The third named plaintiff is Cody Bonkowski, who attended the school from 1999 to 2002. During her time there, she witnessed inappropriate treatment of female students from Gregory and even reported it to a guidance councillor, but “heard nothing more about the issue,” the claim statement says.
Bonkowski said Monday that he would like to see “accountability” from CBE.
“I know there are other men like me who are witnesses to this,” he said. “(Gregory) never hid it.”
“I know other people have said something,” he said. “Whether they are the parents of the students, the teachers themselves or the children.”
Bonkowski said that Gregory made her a liar to his peers and engaged in “physical and psychological” threats; He even, once, pushed her into a wall and reportedly said, “They’ll never believe you and I’m going to make sure they don’t.”
Earlier this year, the allegations against Gregory garnered media attention and prompted 35 witnesses to come forward with information about him, as well as 10 other victims, according to a Calgary Police Service spokesman. The spokesman said this brought “the known number of victims to 16 students”.
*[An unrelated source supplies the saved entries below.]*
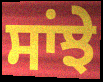
ਸਾਂਝੇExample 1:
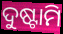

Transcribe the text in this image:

ଦୁଷ୍ଟାମି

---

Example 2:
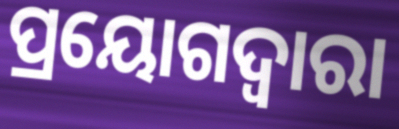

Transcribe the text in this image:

ପ୍ରୟୋଗଦ୍ଵାରା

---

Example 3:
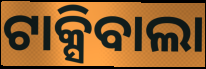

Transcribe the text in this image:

ଟାକ୍ସିବାଲା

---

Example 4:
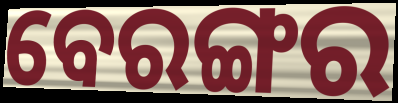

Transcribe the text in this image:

ବେରଙ୍ଗର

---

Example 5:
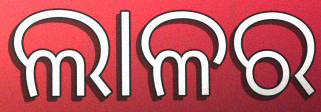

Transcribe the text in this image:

ଲାଳରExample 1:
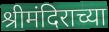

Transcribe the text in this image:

श्रीमंदिराच्या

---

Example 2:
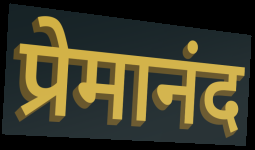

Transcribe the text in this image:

प्रेमानंद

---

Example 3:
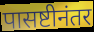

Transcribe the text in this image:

पासष्टीनंतर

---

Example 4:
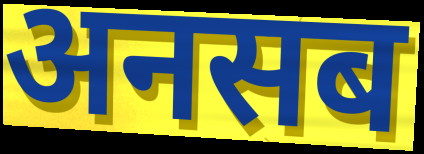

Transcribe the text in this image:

अनसब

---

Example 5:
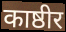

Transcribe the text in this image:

काष्ठीरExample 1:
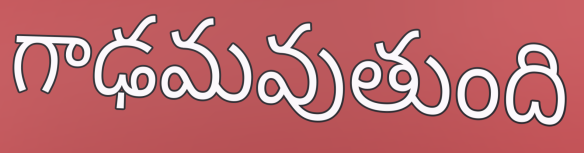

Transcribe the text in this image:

గాఢమవుతుంది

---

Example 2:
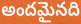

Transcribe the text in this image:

అందమైనది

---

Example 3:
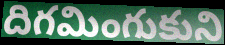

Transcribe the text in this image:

దిగమింగుకుని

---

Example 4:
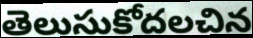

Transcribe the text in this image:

తెలుసుకోదలచిన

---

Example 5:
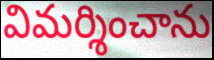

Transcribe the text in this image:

విమర్శించానుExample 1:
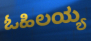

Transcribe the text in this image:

ಓಹಿಲಯ್ಯ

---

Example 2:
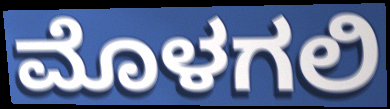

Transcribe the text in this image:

ಮೊಳಗಲಿ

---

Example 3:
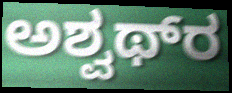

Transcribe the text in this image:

ಅಶ್ವಥ್‌ರ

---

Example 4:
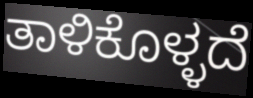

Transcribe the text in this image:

ತಾಳಿಕೊಳ್ಳದೆ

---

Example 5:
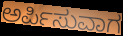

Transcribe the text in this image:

ಅರ್ಪಿಸುವಾಗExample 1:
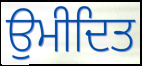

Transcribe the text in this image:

ਉਮੀਦਿਤ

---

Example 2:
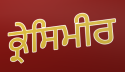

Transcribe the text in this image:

ਕ੍ਰੇਸਿਮੀਰ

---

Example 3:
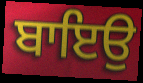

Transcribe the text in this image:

ਬਾਇਉ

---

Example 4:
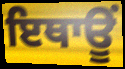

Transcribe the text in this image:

ਇਥਾਊਂ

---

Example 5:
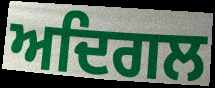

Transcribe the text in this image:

ਅਦਿਗਲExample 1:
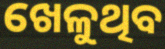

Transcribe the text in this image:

ଖେଳୁଥିବ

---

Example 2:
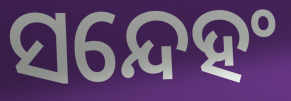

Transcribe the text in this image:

ସନ୍ଦେହଂ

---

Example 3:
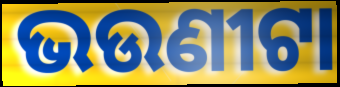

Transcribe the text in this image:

ଭଉଣୀଟା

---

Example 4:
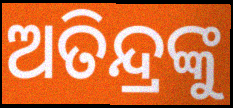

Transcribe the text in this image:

ଅତିନ୍ଦ୍ରଙ୍କୁ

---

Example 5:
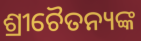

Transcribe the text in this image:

ଶ୍ରୀଚୈତନ୍ୟଙ୍କ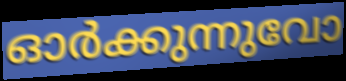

“These victims called the CPS from coast to coast and the United States heard about the allegations against Gregory,” the spokesman said. “The investigation is ongoing as detectives are investigating other investigation directions.”
Noni Klaasen, education director at the Canadian Center for Child Protection, said the case highlights the need for independent bodies for all provinces that students and parents can visit with concerns about teachers.
“People came forward again and again,” she said of the Gregory case, adding that the report is amenable to staying within the school when parents turn to the teacher or principal with concern.
Too often, those working in the school don’t have the training to be able to act on those concerns, said Klaasen, speaking generally rather than in the specific Gregory case.
“Naturally, there is a conflict of interest,” Klaasen said, because everyone inside the school is too close to each other for proper scrutiny.
Often, concerns about teachers being sexually inappropriate with students are underestimated by the authorities, she said. There’s a belief that children make things bigger than usual, but in reality, in cases of sexual abuse by adults, the opposite is usually true, Klaasen said.
“People report less,” she said. “If someone brings something forward, we should receive and pay close attention to the information as highly reliable, and in fact, the opposite of what often happens.”
Once an independent body is established to deal with potential misconduct by a teacher, all findings of misconduct should be publicly disclosed, he said.
“The system is broken, 100 percent,” Klaasen said.
Mary Jane James, CEO of Edmonton’s Sexual Assault Center, said the case showed “reportedly, necessary steps were not taken” when students raised concerns. He said better policies should be put in place when concerns are raised about sexually inappropriate behavior by a teacher.
“These are all allegations at the moment, but I think, you know, there’s a lot of smoke in there. So, that tells me there’s a really big fire burning in the background.”